Guarding Against a ‘Cyber 9/11’

hacker at darkened keyboard image

ISIS and other terrorists are more technologically sophisticated than ever.

Two years ago this week, a pair of homegrown Islamic terrorists effectively shut down the city of Boston for two days following an attack with homemade explosives that killed three people during the Boston Marathon. Now imagine the potential loss of life from a terrorist assault on a major U.S. city paired with a cyberattack launched against that city’s police, fire, emergency management, communications and transportation systems.

The Internet provides an easy, low-cost and low-risk means for nonstate actors or terrorist groups to amplify the impact of any attack. But a large-scale cyberattack on critical infrastructure could prove devastating. Whether it’s called “Cyber 9/11” or “Cyber Pearl Harbor,” senior U.S. officials, including the president, have warned of the possibility of attacks launched by foreign hackers that could cripple the country by taking down the power grid, water infrastructure, transportation networks and the financial system.

Islamic State, aka ISIS, recently released a video threatening another 9/11-magnitude attack on the U.S. Clearly well-funded, ISIS has proved to be the most sophisticated terrorist group so far when it comes to utilization of digital media for recruitment and propaganda. Last week a French television network, TV5 Monde, was digitally commandeered by ISIS-inspired hackers who cut the transmission of 11 channels and took over the station’s website and social-media accounts for 24 hours.

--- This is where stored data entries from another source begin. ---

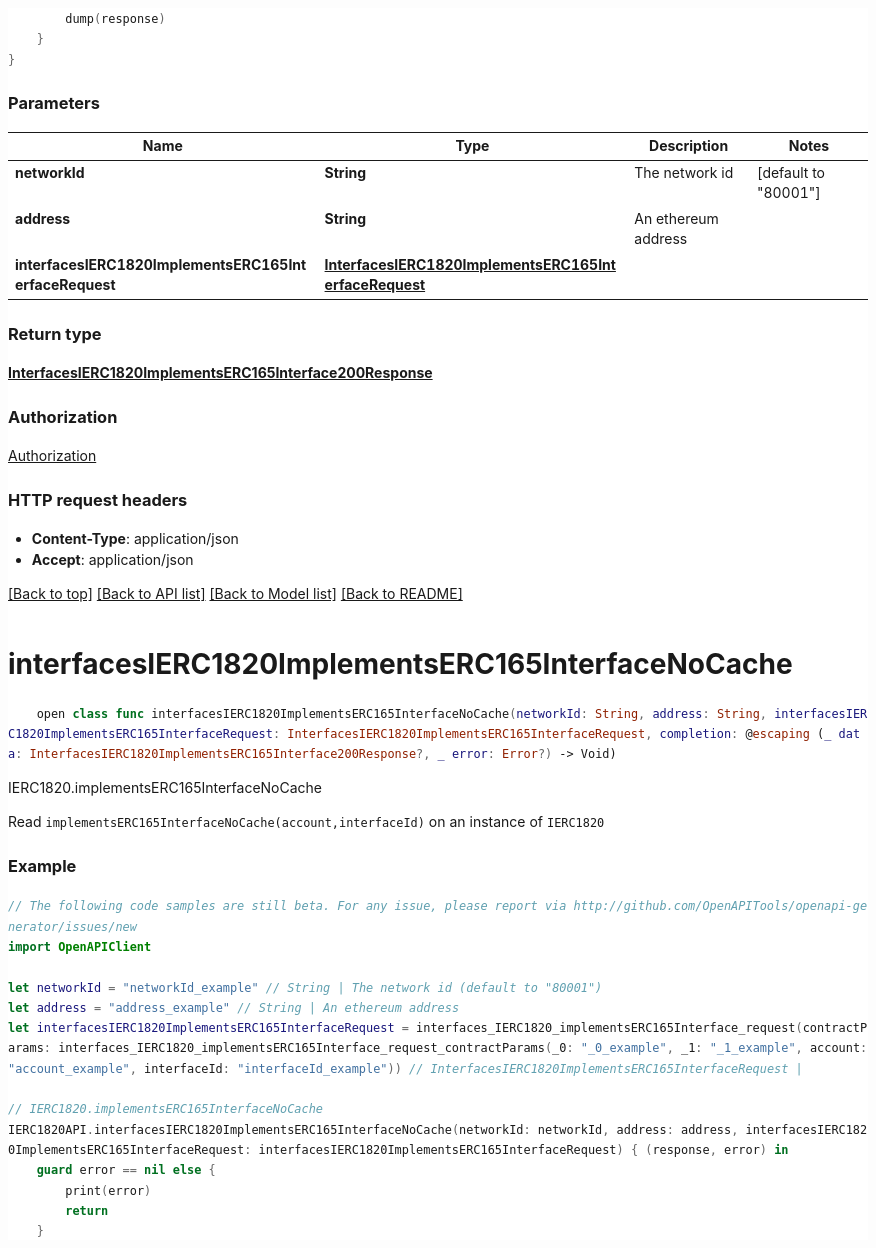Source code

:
 ```swift
        dump(response)
    }
}
```

### Parameters

Name | Type | Description  | Notes
------------- | ------------- | ------------- | -------------
 **networkId** | **String** | The network id | [default to &quot;80001&quot;]
 **address** | **String** | An ethereum address | 
 **interfacesIERC1820ImplementsERC165InterfaceRequest** | [**InterfacesIERC1820ImplementsERC165InterfaceRequest**](InterfacesIERC1820ImplementsERC165InterfaceRequest.md) |  | 

### Return type

[**InterfacesIERC1820ImplementsERC165Interface200Response**](InterfacesIERC1820ImplementsERC165Interface200Response.md)

### Authorization

[Authorization](../README.md#Authorization)

### HTTP request headers

 - **Content-Type**: application/json
 - **Accept**: application/json

[[Back to top]](#) [[Back to API list]](../README.md#documentation-for-api-endpoints) [[Back to Model list]](../README.md#documentation-for-models) [[Back to README]](../README.md)

# **interfacesIERC1820ImplementsERC165InterfaceNoCache**
```swift
    open class func interfacesIERC1820ImplementsERC165InterfaceNoCache(networkId: String, address: String, interfacesIERC1820ImplementsERC165InterfaceRequest: InterfacesIERC1820ImplementsERC165InterfaceRequest, completion: @escaping (_ data: InterfacesIERC1820ImplementsERC165Interface200Response?, _ error: Error?) -> Void)
```

IERC1820.implementsERC165InterfaceNoCache

Read `implementsERC165InterfaceNoCache(account,interfaceId)` on an instance of `IERC1820`

### Example
```swift
// The following code samples are still beta. For any issue, please report via http://github.com/OpenAPITools/openapi-generator/issues/new
import OpenAPIClient

let networkId = "networkId_example" // String | The network id (default to "80001")
let address = "address_example" // String | An ethereum address
let interfacesIERC1820ImplementsERC165InterfaceRequest = interfaces_IERC1820_implementsERC165Interface_request(contractParams: interfaces_IERC1820_implementsERC165Interface_request_contractParams(_0: "_0_example", _1: "_1_example", account: "account_example", interfaceId: "interfaceId_example")) // InterfacesIERC1820ImplementsERC165InterfaceRequest | 

// IERC1820.implementsERC165InterfaceNoCache
IERC1820API.interfacesIERC1820ImplementsERC165InterfaceNoCache(networkId: networkId, address: address, interfacesIERC1820ImplementsERC165InterfaceRequest: interfacesIERC1820ImplementsERC165InterfaceRequest) { (response, error) in
    guard error == nil else {
        print(error)
        return
    }
```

A different type of cyberattack occurred in 2010, when Russian-affiliated hackers hit Estonia. The attack consisted partly of “ping attacks,” which overwhelmed servers. There were botnet attacks, which harnessed zombie computers from around the world to flood designated Internet addresses with useless, network-clogging data as part of a distributed denial-of-service (DDoS) attack. Hackers also infiltrated specific individual websites to delete content and post their own messages. Although relatively unsophisticated, these coordinated cyberattacks took down servers and websites related to major government and nongovernment institutions and communications networks—effectively taking the entire country offline for two weeks.

In a major U.S. city, a combined physical and cyber terrorist attack could result in hundreds wounded and killed. It could also impair first responders’ ability to get to the scene of the attack, and the ability of local government to communicate with the city’s population in a chaotic and confusing environment.

Some of these issues arose during al Qaeda’s 2005 suicide bombing attacks in London on three Underground trains and one bus. Cellular networks and radio channels used by emergency responders were severely congested due to the volume of traffic, resulting in delayed responses by medical and security personnel. Adding cyber-enhanced terrorism to the equation could exponentially increase the damage caused by a traditional terrorist attack.

In 2012 Congress took steps to address a long-standing recommendation from the 2004 9/11 Commission report, by mandating the development of a nationwide public-safety broadband network. Three years later, however, the network remains a work in progress.

The threat of cyber-enhanced terrorism must be addressed at the federal and local level. Although federal agencies, such as the National Security Agency, the Pentagon and the Department of Homeland Security, have primary responsibility for countering external cyberthreats, an attack on an American city would also require the mobilization of local law enforcement.

To prepare for the threat of cyber-enhanced terrorism, city governments must gain a more sophisticated understanding of the nature of cyberthreats and their various permutations and implications.

Metropolitan areas also should develop Computer Emergency Response Teams, which can coordinate the responses of local law enforcement and private industry with federal agencies. Intelligence collected at the national level should be shared with metropolitan governments. While federal to local intelligence sharing on counterterrorism has improved markedly in recent years, the sensitivity and difficulty of protecting sources and methods gleaned from cyber-intelligence collection has made this more complicated in the cyberthreat domain.

Perhaps most important, cities should increase their capacity to collect, monitor and analyze threat intelligence—in other words “connecting the dots”—before an attack occurs. The diversity and decentralization of the current terrorism threat, combined with the logarithmic growth in the capabilities of cyber-malefactors, makes doing so more challenging than ever.

But it is possible. For example, actionable intelligence regarding the cyberattack on Estonia—including discussions concerning preparations for the attack—was present in closed forums in the Deep Web and Dark Net in the days leading up to the attack. But that intelligence was never acted on, largely because a plan to counteract such an attack was not in place beforehand.

To successfully prevent future attacks—whether cyber-enhanced terrorism or otherwise—federal and local authorities in likely urban targets will need to increase their cyber situational awareness, preparedness and resilience. Critical to these efforts will be a commitment to the early detection and identification of warning signals from all sources, including the deepest reaches of cyberspace.

Mr. Silber is executive managing director of K2 Intelligence and former director of intelligence analysis for the New York Police Department. Mr. Garrie is the founder and editor in chief of the Journal of Law and Cyber Warfare.